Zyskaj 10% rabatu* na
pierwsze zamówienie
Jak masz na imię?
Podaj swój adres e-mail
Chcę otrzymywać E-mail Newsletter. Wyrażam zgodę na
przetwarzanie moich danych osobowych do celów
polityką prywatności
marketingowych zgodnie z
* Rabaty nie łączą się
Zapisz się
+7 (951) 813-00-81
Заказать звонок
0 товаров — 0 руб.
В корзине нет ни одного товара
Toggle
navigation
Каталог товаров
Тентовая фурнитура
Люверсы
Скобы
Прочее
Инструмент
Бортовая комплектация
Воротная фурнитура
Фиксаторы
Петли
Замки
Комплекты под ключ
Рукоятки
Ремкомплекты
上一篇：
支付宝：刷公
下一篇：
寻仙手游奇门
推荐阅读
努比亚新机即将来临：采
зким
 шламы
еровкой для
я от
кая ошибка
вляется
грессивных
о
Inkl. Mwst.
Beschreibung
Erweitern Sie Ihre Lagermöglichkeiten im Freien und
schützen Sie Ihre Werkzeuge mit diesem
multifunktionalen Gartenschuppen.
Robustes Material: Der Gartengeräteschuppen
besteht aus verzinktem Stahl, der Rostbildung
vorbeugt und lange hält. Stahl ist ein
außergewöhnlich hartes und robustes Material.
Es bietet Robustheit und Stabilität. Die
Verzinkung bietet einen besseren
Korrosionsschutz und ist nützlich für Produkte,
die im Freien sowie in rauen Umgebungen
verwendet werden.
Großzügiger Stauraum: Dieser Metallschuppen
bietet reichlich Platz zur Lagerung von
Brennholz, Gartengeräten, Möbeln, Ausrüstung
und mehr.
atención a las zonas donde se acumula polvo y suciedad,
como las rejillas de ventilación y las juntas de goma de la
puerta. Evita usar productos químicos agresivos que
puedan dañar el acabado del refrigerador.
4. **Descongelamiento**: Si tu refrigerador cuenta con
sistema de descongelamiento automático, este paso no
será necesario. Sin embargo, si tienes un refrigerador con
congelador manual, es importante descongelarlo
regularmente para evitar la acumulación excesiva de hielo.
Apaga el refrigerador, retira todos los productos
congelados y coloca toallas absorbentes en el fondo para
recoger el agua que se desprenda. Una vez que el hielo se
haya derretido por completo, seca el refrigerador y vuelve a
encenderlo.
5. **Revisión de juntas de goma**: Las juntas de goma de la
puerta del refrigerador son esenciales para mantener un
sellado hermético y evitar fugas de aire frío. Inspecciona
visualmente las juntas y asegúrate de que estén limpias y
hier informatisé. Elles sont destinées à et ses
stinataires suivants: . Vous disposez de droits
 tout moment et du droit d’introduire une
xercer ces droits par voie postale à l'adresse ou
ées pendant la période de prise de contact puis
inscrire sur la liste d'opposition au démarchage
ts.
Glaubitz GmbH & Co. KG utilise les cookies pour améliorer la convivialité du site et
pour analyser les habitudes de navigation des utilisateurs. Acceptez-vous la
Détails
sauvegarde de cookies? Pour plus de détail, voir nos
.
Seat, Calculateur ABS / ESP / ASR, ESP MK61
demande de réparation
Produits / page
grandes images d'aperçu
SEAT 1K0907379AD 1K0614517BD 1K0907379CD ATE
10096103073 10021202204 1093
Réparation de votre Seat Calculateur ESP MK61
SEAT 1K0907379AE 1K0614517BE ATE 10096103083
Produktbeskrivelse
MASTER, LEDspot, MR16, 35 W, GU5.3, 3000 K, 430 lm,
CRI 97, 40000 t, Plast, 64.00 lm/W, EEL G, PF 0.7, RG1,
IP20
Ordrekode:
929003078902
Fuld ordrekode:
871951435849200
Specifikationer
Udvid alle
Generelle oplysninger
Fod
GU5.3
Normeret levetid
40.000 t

**Try it:** The required answer is the exact run of lines above starting at the line with "die im Freien sowie in rauen Umgebungen" and ending at the line with "xercer ces droits", with both ends present.

**Result for this task:**
die im Freien sowie in rauen Umgebungen
verwendet werden.
Großzügiger Stauraum: Dieser Metallschuppen
bietet reichlich Platz zur Lagerung von
Brennholz, Gartengeräten, Möbeln, Ausrüstung
und mehr.
atención a las zonas donde se acumula polvo y suciedad,
como las rejillas de ventilación y las juntas de goma de la
puerta. Evita usar productos químicos agresivos que
puedan dañar el acabado del refrigerador.
4. **Descongelamiento**: Si tu refrigerador cuenta con
sistema de descongelamiento automático, este paso no
será necesario. Sin embargo, si tienes un refrigerador con
congelador manual, es importante descongelarlo
regularmente para evitar la acumulación excesiva de hielo.
Apaga el refrigerador, retira todos los productos
congelados y coloca toallas absorbentes en el fondo para
recoger el agua que se desprenda. Una vez que el hielo se
haya derretido por completo, seca el refrigerador y vuelve a
encenderlo.
5. **Revisión de juntas de goma**: Las juntas de goma de la
puerta del refrigerador son esenciales para mantener un
sellado hermético y evitar fugas de aire frío. Inspecciona
visualmente las juntas y asegúrate de que estén limpias y
hier informatisé. Elles sont destinées à et ses
stinataires suivants: . Vous disposez de droits
 tout moment et du droit d’introduire une
xercer ces droits par voie postale à l'adresse ou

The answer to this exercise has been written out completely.